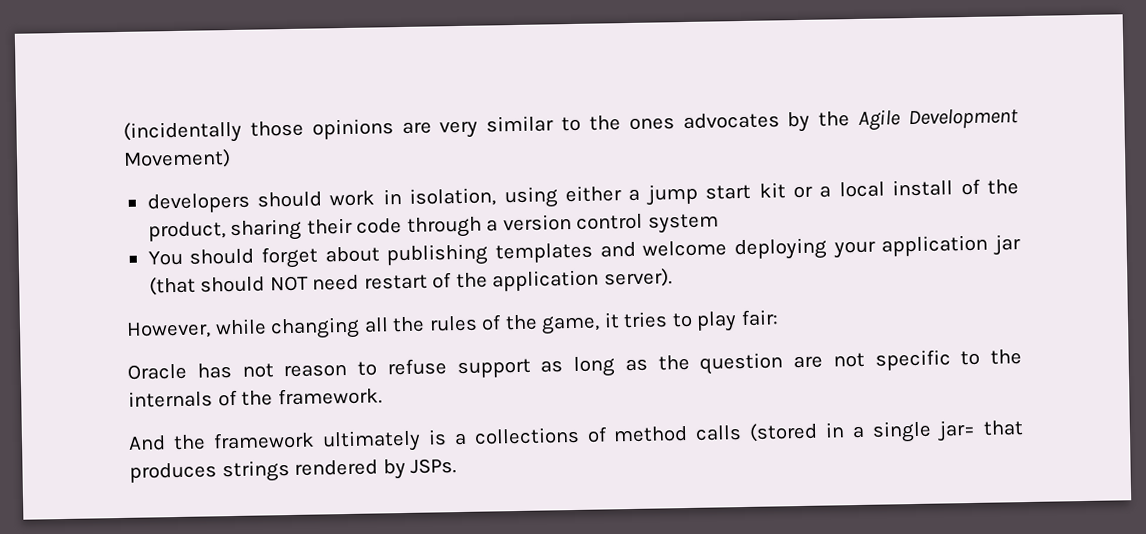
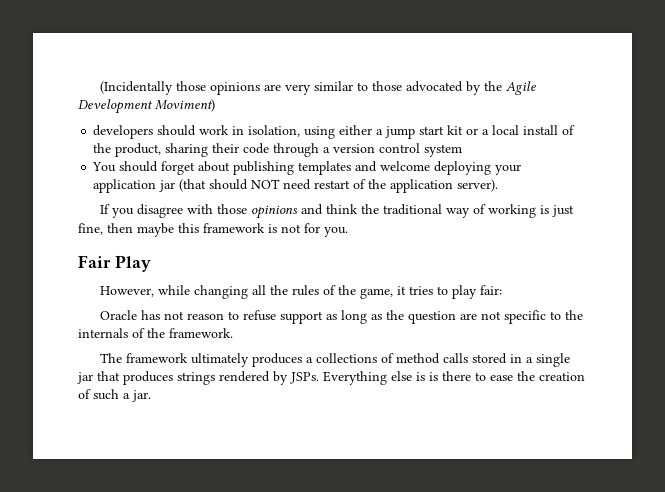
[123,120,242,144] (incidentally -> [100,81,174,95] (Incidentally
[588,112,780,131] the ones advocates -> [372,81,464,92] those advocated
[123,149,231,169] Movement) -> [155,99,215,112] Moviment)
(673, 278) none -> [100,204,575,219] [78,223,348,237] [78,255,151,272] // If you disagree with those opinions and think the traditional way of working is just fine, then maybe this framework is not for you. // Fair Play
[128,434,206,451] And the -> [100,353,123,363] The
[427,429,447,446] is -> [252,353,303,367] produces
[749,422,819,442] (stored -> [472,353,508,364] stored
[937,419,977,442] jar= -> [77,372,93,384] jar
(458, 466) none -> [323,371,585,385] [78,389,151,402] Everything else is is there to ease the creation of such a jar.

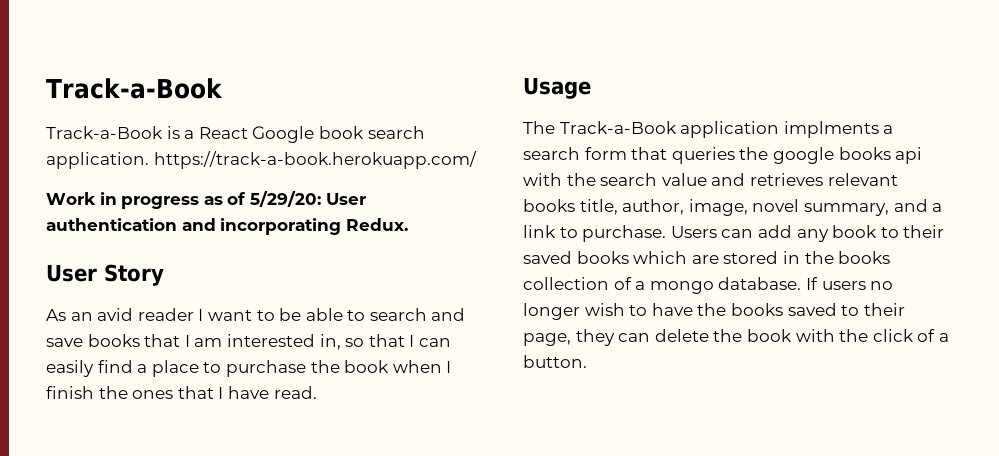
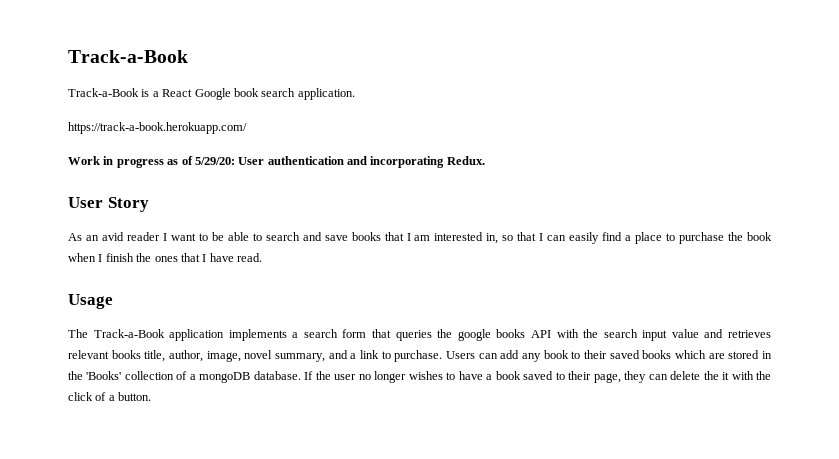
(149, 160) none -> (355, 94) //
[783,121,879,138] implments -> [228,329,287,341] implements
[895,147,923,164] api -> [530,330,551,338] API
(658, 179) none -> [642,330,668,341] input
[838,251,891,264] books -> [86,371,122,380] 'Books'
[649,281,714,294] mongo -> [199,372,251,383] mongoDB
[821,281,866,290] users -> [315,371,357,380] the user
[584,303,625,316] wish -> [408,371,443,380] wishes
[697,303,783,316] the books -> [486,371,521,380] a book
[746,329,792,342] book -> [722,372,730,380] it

★ ★ ★ ★

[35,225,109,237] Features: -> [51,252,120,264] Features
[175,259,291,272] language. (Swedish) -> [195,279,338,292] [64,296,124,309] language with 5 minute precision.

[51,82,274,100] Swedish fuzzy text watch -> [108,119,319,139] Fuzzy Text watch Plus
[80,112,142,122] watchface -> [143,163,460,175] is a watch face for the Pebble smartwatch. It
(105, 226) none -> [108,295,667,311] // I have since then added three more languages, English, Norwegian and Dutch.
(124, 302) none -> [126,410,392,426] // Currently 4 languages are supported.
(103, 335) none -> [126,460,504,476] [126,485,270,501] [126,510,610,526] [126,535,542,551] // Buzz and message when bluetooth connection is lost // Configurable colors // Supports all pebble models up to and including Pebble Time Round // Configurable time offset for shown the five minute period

★ ★ ★ ★

> Activity: Please copy each line from the material above in which the string "languages" appears.

> Answer area:
(105, 226) none -> [108,295,667,311] // I have since then added three more languages, English, Norwegian and Dutch.
(124, 302) none -> [126,410,392,426] // Currently 4 languages are supported.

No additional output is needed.